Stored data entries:
***
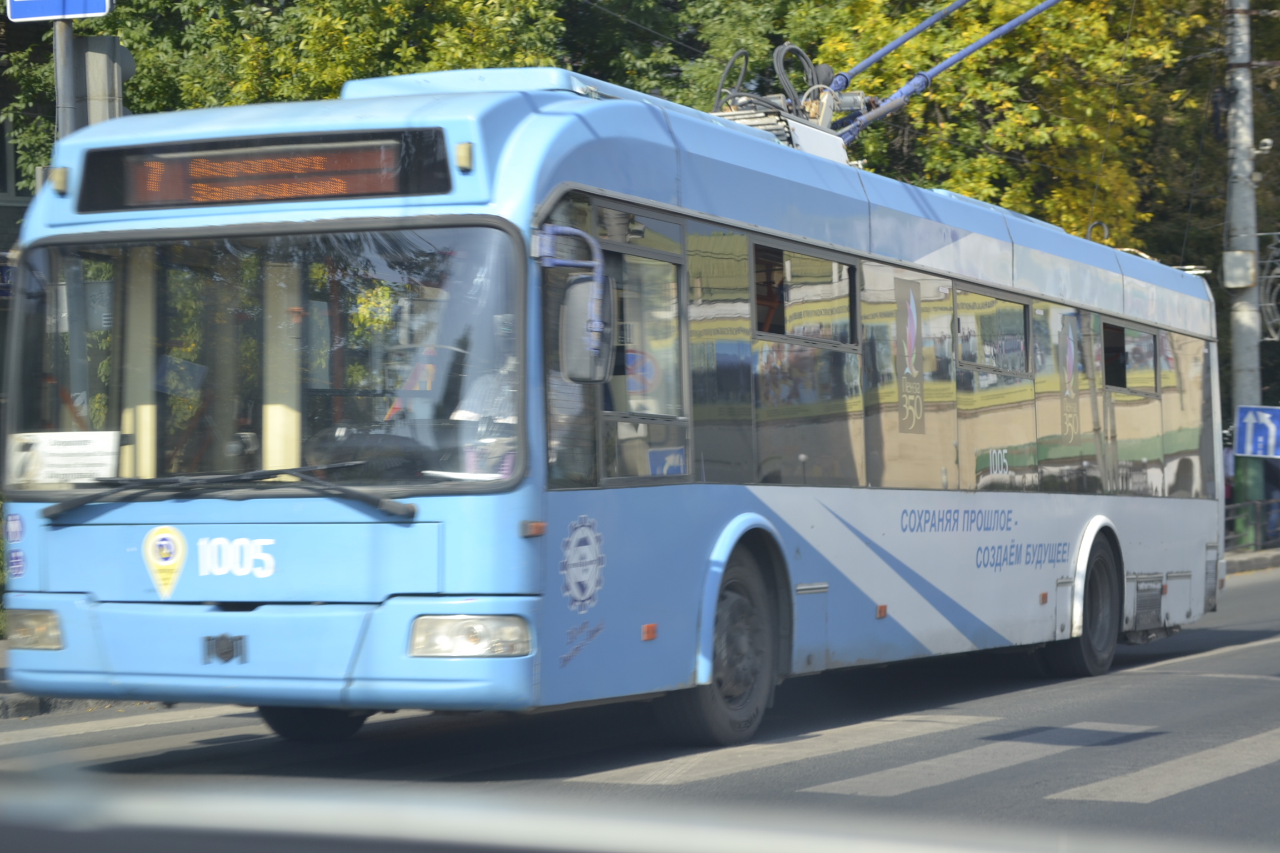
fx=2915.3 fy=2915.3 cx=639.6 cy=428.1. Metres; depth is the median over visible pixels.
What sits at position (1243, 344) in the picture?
utility pole
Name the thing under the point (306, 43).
tree
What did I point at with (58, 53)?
sign pole
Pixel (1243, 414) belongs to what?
blue sign
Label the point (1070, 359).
decal
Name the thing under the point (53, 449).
paper notice
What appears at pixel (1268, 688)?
road
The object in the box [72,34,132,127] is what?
traffic light
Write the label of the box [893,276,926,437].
poster
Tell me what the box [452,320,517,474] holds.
person
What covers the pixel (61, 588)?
bus
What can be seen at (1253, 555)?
pavement
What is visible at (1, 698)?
pavement
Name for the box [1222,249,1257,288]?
electrical box
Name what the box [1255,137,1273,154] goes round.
security camera
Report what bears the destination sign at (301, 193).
attached to the bus
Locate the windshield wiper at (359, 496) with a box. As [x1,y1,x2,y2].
[35,464,418,524]
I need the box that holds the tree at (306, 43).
[0,0,578,190]
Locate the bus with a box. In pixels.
[0,63,1226,749]
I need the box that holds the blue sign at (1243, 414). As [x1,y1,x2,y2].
[1234,405,1279,458]
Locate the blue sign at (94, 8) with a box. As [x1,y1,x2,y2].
[2,0,112,21]
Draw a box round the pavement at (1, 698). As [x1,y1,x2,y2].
[0,638,158,718]
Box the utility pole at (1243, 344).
[1222,0,1264,545]
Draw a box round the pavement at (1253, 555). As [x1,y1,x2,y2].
[1224,547,1279,574]
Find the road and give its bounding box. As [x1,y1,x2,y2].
[0,560,1278,852]
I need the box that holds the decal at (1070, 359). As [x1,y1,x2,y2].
[1056,315,1081,439]
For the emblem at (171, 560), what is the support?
attached to the bus
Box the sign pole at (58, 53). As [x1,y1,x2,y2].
[52,16,75,145]
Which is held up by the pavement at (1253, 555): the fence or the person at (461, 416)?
the fence
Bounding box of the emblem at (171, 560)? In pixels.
[141,525,188,597]
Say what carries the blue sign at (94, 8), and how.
attached to the sign pole at (58, 53)
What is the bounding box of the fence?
[1224,498,1279,552]
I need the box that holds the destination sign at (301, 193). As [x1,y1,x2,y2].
[79,128,447,212]
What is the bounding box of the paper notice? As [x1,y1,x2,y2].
[9,429,121,485]
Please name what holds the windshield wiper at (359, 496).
attached to the bus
***
→ **Work order**:
Leave out the pictures, then give all the records again exactly.

→ **Response box**:
fx=2915.3 fy=2915.3 cx=639.6 cy=428.1. Metres; depth is the median over visible pixels.
What sits at position (1243, 344) in the picture?
utility pole
Name the thing under the point (306, 43).
tree
What did I point at with (58, 53)?
sign pole
Pixel (1243, 414) belongs to what?
blue sign
Label the point (1070, 359).
decal
Name the thing under the point (53, 449).
paper notice
What appears at pixel (1268, 688)?
road
The object in the box [72,34,132,127] is what?
traffic light
Write the label of the box [893,276,926,437].
poster
Tell me what the box [452,320,517,474] holds.
person
What covers the pixel (61, 588)?
bus
What can be seen at (1253, 555)?
pavement
What is visible at (1, 698)?
pavement
Name for the box [1222,249,1257,288]?
electrical box
Name what the box [1255,137,1273,154] goes round.
security camera
Report what bears the destination sign at (301, 193).
attached to the bus
Locate the windshield wiper at (359, 496) with a box. As [x1,y1,x2,y2].
[35,464,418,524]
I need the box that holds the tree at (306, 43).
[0,0,578,190]
Locate the bus with a box. In pixels.
[0,63,1226,749]
I need the box that holds the blue sign at (1243, 414). As [x1,y1,x2,y2].
[1234,405,1279,458]
Locate the blue sign at (94, 8) with a box. As [x1,y1,x2,y2].
[2,0,112,21]
Draw a box round the pavement at (1, 698). As [x1,y1,x2,y2].
[0,638,158,718]
Box the utility pole at (1243, 344).
[1222,0,1264,545]
Draw a box round the pavement at (1253, 555). As [x1,y1,x2,y2].
[1224,547,1279,574]
Find the road and give its bounding box. As [x1,y1,x2,y2].
[0,560,1278,852]
I need the box that holds the decal at (1070, 359). As [x1,y1,x2,y2].
[1056,315,1081,439]
For the emblem at (171, 560), what is the support?
attached to the bus
Box the sign pole at (58, 53). As [x1,y1,x2,y2].
[52,16,75,145]
Which is held up by the pavement at (1253, 555): the fence or the person at (461, 416)?
the fence
Bounding box of the emblem at (171, 560)? In pixels.
[141,525,188,597]
Say what carries the blue sign at (94, 8), and how.
attached to the sign pole at (58, 53)
What is the bounding box of the fence?
[1224,498,1279,552]
I need the box that holds the destination sign at (301, 193). As [x1,y1,x2,y2].
[79,128,447,212]
What is the bounding box of the paper notice? As [x1,y1,x2,y2].
[9,429,121,485]
Please name what holds the windshield wiper at (359, 496).
attached to the bus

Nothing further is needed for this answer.